## WHAT IS BEING ASKED
Your answer should be every line of the records that contains the word "details", copied as it stands.

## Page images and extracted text

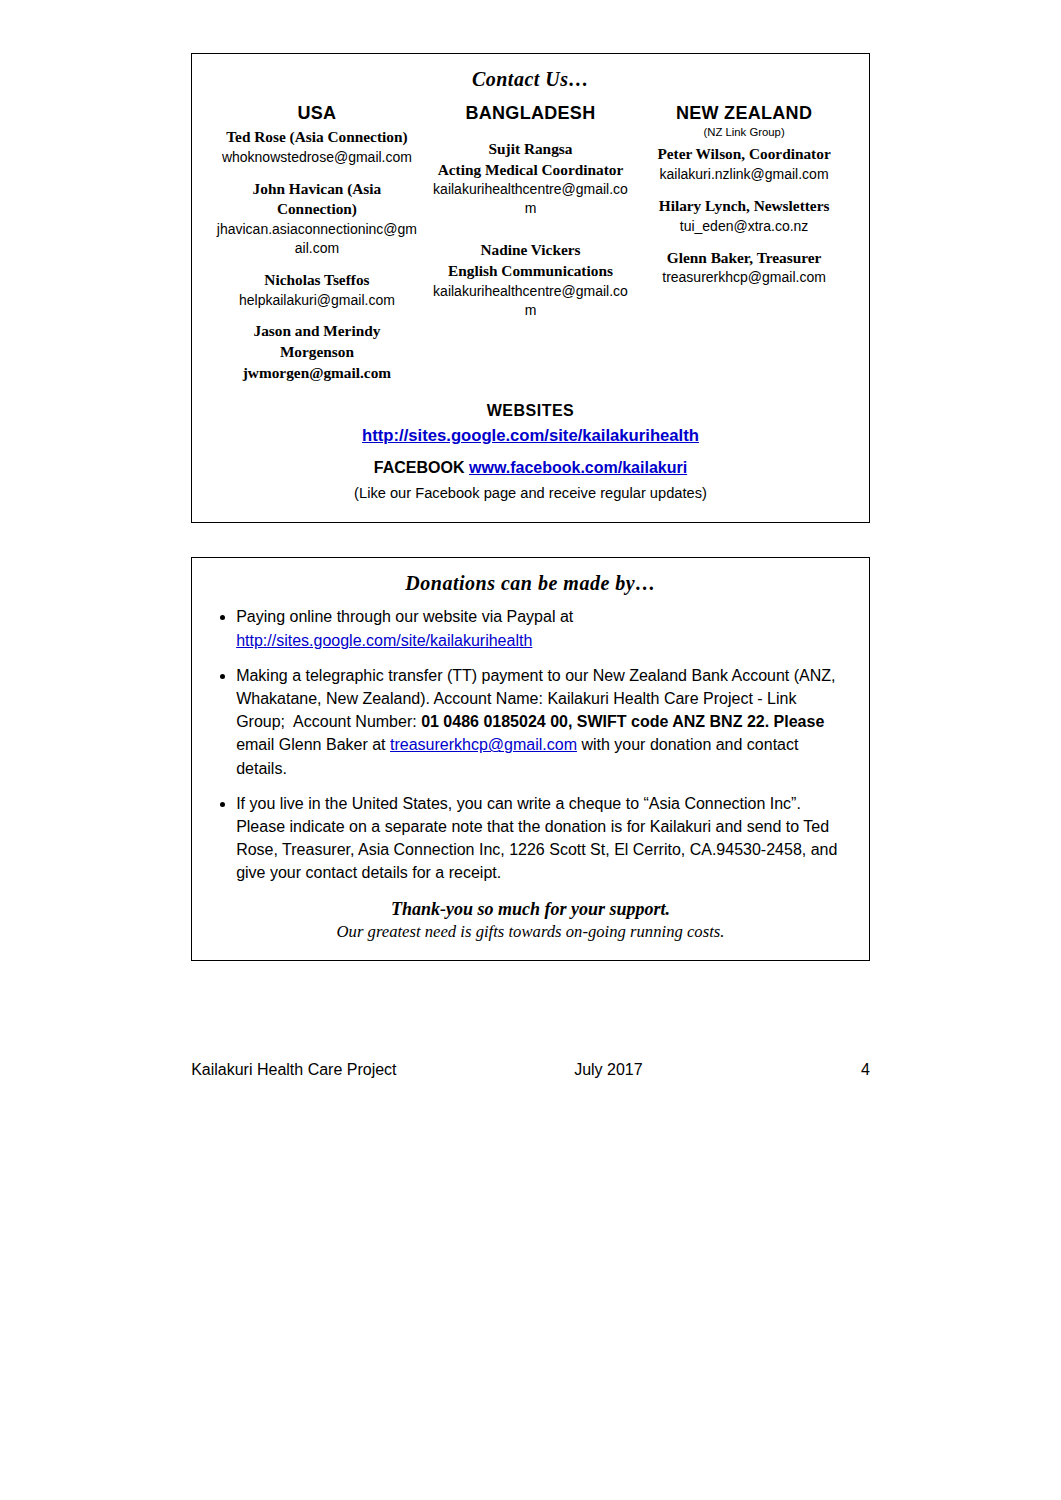Contact Us…
| USA Ted Rose (Asia Connection) whoknowstedrose@gmail.com John Havican (Asia Connection) jhavican.asiaconnectioninc@gmail.com Nicholas Tseffos helpkailakuri@gmail.com Jason and Merindy Morgenson jwmorgen@gmail.com | BANGLADESH Sujit Rangsa Acting Medical Coordinator kailakurihealthcentre@gmail.com Nadine Vickers English Communications kailakurihealthcentre@gmail.com | NEW ZEALAND (NZ Link Group) Peter Wilson, Coordinator kailakuri.nzlink@gmail.com Hilary Lynch, Newsletters tui_eden@xtra.co.nz Glenn Baker, Treasurer treasurerkhcp@gmail.com |
WEBSITES
http://sites.google.com/site/kailakurihealth
FACEBOOK www.facebook.com/kailakuri
(Like our Facebook page and receive regular updates)
Donations can be made by…
Paying online through our website via Paypal at http://sites.google.com/site/kailakurihealth
Making a telegraphic transfer (TT) payment to our New Zealand Bank Account (ANZ, Whakatane, New Zealand). Account Name: Kailakuri Health Care Project - Link Group; Account Number: 01 0486 0185024 00, SWIFT code ANZ BNZ 22. Please email Glenn Baker at treasurerkhcp@gmail.com with your donation and contact details.
If you live in the United States, you can write a cheque to “Asia Connection Inc”. Please indicate on a separate note that the donation is for Kailakuri and send to Ted Rose, Treasurer, Asia Connection Inc, 1226 Scott St, El Cerrito, CA.94530-2458, and give your contact details for a receipt.
Thank-you so much for your support.
Our greatest need is gifts towards on-going running costs.
Kailakuri Health Care Project
July 2017
4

## RESPONSE TO THE EXERCISE
Making a telegraphic transfer (TT) payment to our New Zealand Bank Account (ANZ, Whakatane, New Zealand). Account Name: Kailakuri Health Care Project - Link Group; Account Number: 01 0486 0185024 00, SWIFT code ANZ BNZ 22. Please email Glenn Baker at treasurerkhcp@gmail.com with your donation and contact details.
If you live in the United States, you can write a cheque to “Asia Connection Inc”. Please indicate on a separate note that the donation is for Kailakuri and send to Ted Rose, Treasurer, Asia Connection Inc, 1226 Scott St, El Cerrito, CA.94530-2458, and give your contact details for a receipt.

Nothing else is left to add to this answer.